Kitchen
Marina Koldobskaya
from April 25 to May, 19 2019, Roza Azora Gallery
Kodlobskaya’s painting is a definite homage to the Russian avant-garde of the early part of the 20th century. However, she rejects those dynamics of the avant-garde which reflect the social upheaval. Her work is static, monumental, laconic and devoid of narrative. Hers is a well-established, even stagnating world of familiar objects which it might be time to blow up. No wonder the objects are covered in red while the black outlines can hardly retain their shape in the paintings.
This series of pictures is a throwback to the Pop Art of the 1950s and 1960s in its vision of everyday things as objects of desire. Koldovskaya’s sign paintings are sensual and their creation is downright violent. The issue here is whether or not to buy. What is at stake is begetting, giving birth, killing, eating. In her inanimate objects something biomorphic can be discerned: a mesh of capillaries, twisted brains, a cluster of fish eggs, vagina slices, phallic-shaped obelisks.
Yet the source of her inspiration is the archaic and primitive world of the first hunter who drew a beast on the wall of a cave or that of a child who is discovering everything for the first time.

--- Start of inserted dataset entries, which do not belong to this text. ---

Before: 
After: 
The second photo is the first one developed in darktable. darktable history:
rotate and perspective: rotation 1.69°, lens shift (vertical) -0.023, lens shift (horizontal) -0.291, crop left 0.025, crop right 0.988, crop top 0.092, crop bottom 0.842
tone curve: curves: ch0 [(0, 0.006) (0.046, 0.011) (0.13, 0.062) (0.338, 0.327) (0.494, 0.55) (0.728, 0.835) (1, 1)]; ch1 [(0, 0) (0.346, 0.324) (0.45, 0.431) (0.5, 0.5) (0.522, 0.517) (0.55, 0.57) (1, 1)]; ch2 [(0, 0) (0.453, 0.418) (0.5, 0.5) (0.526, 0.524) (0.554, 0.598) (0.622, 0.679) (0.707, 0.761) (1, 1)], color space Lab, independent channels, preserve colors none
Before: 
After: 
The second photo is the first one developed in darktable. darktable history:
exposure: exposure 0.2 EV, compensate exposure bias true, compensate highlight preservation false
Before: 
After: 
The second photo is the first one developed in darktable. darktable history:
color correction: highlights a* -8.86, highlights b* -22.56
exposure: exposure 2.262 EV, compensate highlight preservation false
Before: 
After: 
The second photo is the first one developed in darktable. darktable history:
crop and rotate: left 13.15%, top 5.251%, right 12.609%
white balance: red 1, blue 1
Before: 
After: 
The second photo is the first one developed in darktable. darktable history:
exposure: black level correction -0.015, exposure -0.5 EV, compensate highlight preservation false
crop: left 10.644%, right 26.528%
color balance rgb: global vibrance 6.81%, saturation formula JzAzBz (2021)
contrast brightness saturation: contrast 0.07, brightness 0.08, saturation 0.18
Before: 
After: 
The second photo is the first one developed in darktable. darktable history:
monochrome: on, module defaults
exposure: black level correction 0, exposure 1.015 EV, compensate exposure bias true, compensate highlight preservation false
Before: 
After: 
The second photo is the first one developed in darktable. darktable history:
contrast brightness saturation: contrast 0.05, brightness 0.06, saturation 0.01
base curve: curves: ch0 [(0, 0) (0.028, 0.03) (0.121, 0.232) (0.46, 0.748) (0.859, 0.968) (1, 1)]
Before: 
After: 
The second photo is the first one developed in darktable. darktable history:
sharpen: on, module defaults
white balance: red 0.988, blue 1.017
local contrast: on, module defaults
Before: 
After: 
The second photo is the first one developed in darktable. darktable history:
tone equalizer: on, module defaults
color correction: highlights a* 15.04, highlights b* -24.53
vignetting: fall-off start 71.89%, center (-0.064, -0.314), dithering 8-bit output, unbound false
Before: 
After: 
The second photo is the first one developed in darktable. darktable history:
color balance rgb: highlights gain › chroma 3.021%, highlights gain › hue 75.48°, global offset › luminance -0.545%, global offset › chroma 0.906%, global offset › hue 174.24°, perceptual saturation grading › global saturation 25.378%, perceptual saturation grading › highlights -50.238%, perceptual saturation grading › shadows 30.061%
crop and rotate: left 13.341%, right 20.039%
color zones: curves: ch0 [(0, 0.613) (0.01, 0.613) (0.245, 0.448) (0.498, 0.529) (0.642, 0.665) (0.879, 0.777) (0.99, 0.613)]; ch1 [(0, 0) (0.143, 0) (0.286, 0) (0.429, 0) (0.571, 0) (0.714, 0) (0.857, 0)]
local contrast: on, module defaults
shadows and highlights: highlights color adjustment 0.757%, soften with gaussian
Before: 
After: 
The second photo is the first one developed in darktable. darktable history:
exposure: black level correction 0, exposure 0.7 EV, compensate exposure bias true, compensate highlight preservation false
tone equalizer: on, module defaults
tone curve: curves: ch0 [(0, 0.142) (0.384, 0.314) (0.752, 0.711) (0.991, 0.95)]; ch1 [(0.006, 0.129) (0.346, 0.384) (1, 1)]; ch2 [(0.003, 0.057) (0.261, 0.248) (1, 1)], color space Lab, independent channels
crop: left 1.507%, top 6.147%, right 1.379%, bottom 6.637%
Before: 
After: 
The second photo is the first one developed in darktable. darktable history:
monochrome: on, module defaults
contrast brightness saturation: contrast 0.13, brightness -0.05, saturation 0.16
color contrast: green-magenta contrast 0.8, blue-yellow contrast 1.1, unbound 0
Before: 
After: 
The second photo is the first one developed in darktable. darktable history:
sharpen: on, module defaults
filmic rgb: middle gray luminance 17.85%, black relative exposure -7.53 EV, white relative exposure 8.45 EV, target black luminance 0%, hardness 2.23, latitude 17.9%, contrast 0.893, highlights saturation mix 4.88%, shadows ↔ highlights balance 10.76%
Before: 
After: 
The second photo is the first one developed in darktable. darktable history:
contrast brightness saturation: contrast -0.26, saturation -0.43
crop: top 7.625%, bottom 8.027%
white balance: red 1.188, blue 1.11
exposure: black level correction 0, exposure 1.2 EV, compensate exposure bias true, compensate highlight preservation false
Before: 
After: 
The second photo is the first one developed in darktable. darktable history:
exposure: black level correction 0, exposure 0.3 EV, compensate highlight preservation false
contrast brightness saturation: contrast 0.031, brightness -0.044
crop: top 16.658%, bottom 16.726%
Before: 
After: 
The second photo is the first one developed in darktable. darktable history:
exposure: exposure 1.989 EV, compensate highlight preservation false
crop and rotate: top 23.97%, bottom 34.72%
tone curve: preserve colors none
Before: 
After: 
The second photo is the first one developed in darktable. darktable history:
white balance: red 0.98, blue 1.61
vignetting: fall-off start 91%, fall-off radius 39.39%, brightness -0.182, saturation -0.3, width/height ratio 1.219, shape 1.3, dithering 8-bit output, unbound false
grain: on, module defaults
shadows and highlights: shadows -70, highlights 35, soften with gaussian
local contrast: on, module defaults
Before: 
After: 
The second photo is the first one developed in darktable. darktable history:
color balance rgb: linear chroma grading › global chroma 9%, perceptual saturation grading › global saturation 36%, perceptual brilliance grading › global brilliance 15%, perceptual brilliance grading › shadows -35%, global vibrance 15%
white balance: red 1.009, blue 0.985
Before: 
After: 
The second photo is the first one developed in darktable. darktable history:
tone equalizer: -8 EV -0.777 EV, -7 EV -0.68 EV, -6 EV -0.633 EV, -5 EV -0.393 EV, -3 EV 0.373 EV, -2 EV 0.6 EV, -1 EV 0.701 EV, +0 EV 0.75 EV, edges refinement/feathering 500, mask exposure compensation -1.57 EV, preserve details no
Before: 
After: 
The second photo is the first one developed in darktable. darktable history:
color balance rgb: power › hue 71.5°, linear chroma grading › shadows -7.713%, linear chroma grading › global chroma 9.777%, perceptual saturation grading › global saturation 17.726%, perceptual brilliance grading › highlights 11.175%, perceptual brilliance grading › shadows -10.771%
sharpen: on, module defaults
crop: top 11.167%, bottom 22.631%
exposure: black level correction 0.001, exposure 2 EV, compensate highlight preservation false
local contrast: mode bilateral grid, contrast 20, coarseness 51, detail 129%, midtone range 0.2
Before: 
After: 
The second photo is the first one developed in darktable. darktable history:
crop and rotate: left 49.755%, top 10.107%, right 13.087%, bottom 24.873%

The artist expresses herself using various techniques to present her “wild” art, each time finding new ways of embodying it in the material she is working with. What starts as canvas and cardboard with brightly coloured objects and animals develops into a large mural painting. She can transform an old cupboard, doors, windows into art or she can express it in ceramics, decorating plates, cups or bowls. Her autograph is boldly signed with a bright and impressive brush-stroke. This artist is not embarrassed about working on the edge of kitsch, combining festive elegance, playfulness and a willingness to please with a tireless and almost scientific concentration on creating new images that will sooner later inevitably add up to one gigantic alphabet.